Die Einführung der zwei neuen Grundlagenfächer macht Sinn und ist überfällig. Die Geleichschaltung der verschiedenen Gymnasialtypen und der spezialisierten Gymnasien dagegen würde dieser gut gemeinten und stark beladenen «Reform», welcher leider schon jetzt der Geschmack eine gewissen «Club-Mediterranisierung» nicht abgesprochen werden kann, gar nicht gut bekommen.

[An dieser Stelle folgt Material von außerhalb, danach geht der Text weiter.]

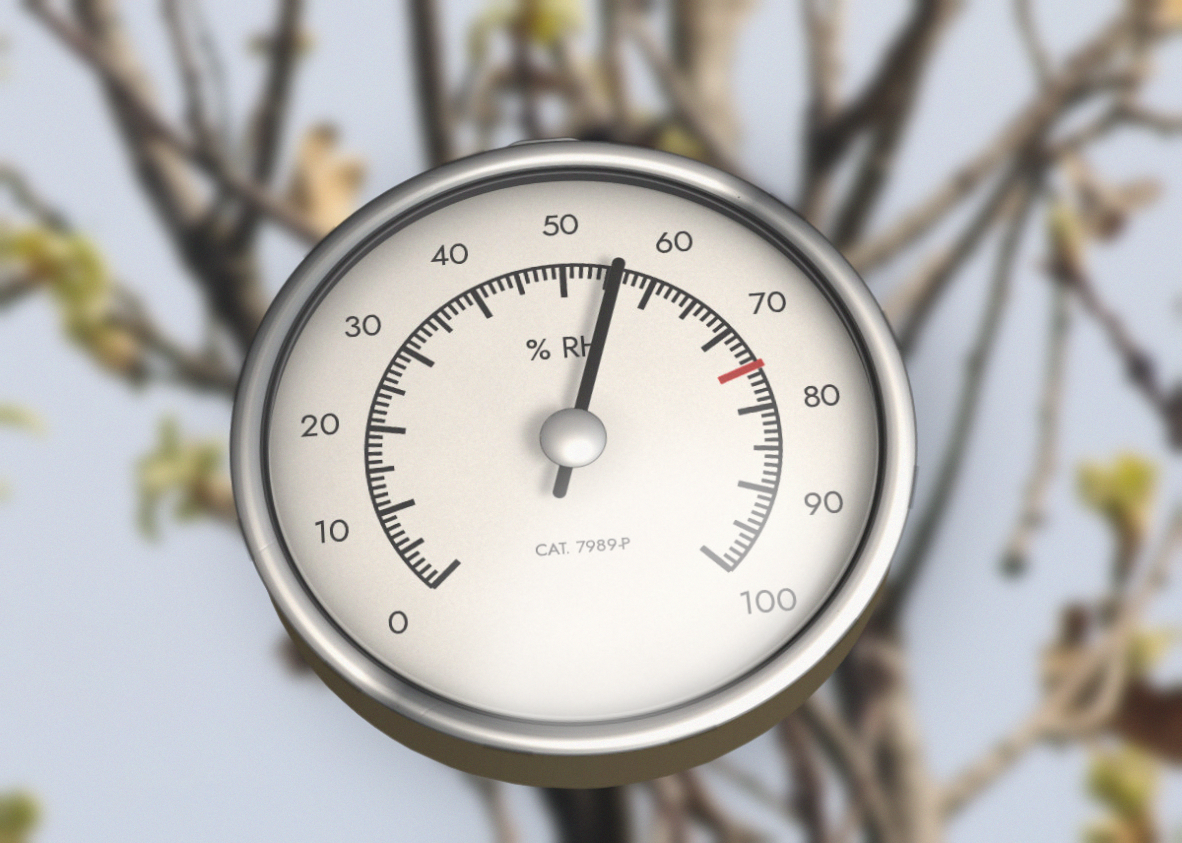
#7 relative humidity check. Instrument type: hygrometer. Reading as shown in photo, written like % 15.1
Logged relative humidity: % 56
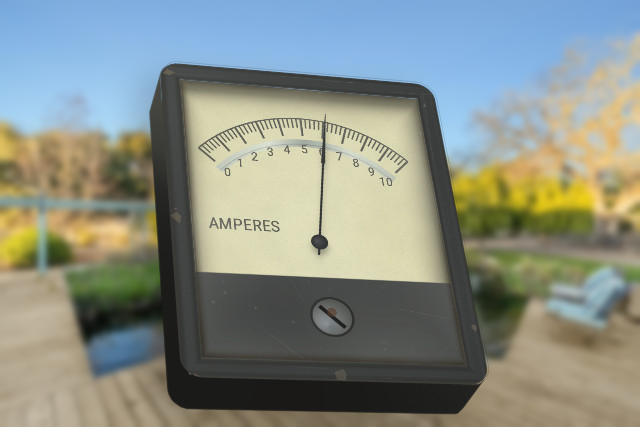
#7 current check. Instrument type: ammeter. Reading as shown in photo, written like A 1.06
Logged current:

(An-) Frage an den Regierungsrat, respektive an die Bildungsdirektion:

«Spezialisierte» Gymnasien, wie das Mathematisch-Naturwissenschaftliche Gymnasium (NMG Rämibühl), das Realgymnasium (RG Rämibühl), das Literaturgymnasium (LG Rämibühl) und die Kantonsschule Küsnacht (Schwergewicht auf Musik und Sprachen) kommen mit der Reform des Zürcher Bildungsrates hoffentlich nicht (weiter) unter die Räder. Sie sind ein wichtiger Pfeiler unserer hervorragenden zürcherischen Gymnasialausbildung und ganz wichtiger Treiber der Förderung zukünftiger akademischer und wissenschaftlicher Talente, sowie Wirkungsstätte ausserordentlicher Lehr- und Fachkräfte.

Ist sich dies der Regierungsrat respektive die Erziehungsdirektion bewusst? Wenn ja, wird die Bildungsdirektion dem unsinnigen Ansinnen des Bildungsrates trotzdem folgen?